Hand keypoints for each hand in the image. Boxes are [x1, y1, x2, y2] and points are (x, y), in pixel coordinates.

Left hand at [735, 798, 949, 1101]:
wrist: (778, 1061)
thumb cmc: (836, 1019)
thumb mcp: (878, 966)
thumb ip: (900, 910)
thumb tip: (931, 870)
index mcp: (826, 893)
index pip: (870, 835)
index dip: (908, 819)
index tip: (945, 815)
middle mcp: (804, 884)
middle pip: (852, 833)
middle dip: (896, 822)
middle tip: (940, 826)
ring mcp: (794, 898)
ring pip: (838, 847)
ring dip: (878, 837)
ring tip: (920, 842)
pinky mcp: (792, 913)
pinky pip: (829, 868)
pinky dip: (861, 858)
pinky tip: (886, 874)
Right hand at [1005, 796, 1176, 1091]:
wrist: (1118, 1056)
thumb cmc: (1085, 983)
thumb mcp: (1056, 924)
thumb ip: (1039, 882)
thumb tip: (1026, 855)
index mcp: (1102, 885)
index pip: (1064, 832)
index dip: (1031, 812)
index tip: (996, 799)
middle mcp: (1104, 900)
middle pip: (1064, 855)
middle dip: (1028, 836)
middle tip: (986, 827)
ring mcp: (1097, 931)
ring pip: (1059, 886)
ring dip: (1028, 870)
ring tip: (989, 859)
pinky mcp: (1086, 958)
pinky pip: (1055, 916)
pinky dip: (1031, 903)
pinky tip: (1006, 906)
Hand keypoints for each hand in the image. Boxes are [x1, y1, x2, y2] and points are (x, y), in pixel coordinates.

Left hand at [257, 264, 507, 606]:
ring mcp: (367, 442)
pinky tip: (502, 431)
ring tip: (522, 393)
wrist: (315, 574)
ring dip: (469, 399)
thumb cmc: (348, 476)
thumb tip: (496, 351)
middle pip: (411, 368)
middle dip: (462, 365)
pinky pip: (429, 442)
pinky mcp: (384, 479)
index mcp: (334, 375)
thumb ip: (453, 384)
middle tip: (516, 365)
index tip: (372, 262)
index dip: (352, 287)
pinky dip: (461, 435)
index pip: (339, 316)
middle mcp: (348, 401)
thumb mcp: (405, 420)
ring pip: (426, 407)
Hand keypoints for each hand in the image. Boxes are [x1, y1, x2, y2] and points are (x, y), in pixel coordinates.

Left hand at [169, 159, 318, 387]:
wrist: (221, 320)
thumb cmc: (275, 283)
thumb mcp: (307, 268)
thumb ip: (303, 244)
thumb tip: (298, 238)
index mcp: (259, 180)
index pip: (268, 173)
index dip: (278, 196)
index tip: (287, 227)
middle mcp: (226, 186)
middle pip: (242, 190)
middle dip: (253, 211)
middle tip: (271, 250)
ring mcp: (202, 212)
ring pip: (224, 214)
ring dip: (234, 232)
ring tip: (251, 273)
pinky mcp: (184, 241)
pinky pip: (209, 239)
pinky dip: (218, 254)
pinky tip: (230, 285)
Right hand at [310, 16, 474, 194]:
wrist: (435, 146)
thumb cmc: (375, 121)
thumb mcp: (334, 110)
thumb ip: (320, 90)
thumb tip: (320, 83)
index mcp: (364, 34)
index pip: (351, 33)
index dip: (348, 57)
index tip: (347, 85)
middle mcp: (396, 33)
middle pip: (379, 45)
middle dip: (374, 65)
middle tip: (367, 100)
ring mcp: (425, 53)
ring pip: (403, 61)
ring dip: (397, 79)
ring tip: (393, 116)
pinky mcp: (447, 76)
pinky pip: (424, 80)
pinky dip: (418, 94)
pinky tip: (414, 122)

▶ [Your task]:
What do the lines above say from the one containing "ring mcp: (367, 442)" down to the one containing "middle pip: (242, 190)"? Return them exactly, both end lines included, and only them.

▶ [Output below]:
ring mcp: (367, 442)
pinky tip: (502, 431)
ring tip: (522, 393)
wrist: (315, 574)
ring dip: (469, 399)
thumb cmc: (348, 476)
thumb tip: (496, 351)
middle pip: (411, 368)
middle dip: (462, 365)
pinky pip: (429, 442)
pinky mcp: (384, 479)
index mcp: (334, 375)
thumb ip: (453, 384)
middle tip: (516, 365)
index tip: (372, 262)
index dip: (352, 287)
pinky dip: (461, 435)
index pip: (339, 316)
middle mcp: (348, 401)
thumb mcp: (405, 420)
ring pip: (426, 407)
Hand keypoints for each hand in the image. Boxes are [x1, y1, x2, y2] and points are (x, y), in pixel coordinates.

Left hand at [169, 159, 318, 387]:
wrist: (221, 320)
thumb cmc: (275, 283)
thumb mcp: (307, 268)
thumb ip: (303, 244)
thumb tip: (298, 238)
index mcp: (259, 180)
index pip: (268, 173)
index dip: (278, 196)
index tip: (287, 227)
middle mcp: (226, 186)
middle pip: (242, 190)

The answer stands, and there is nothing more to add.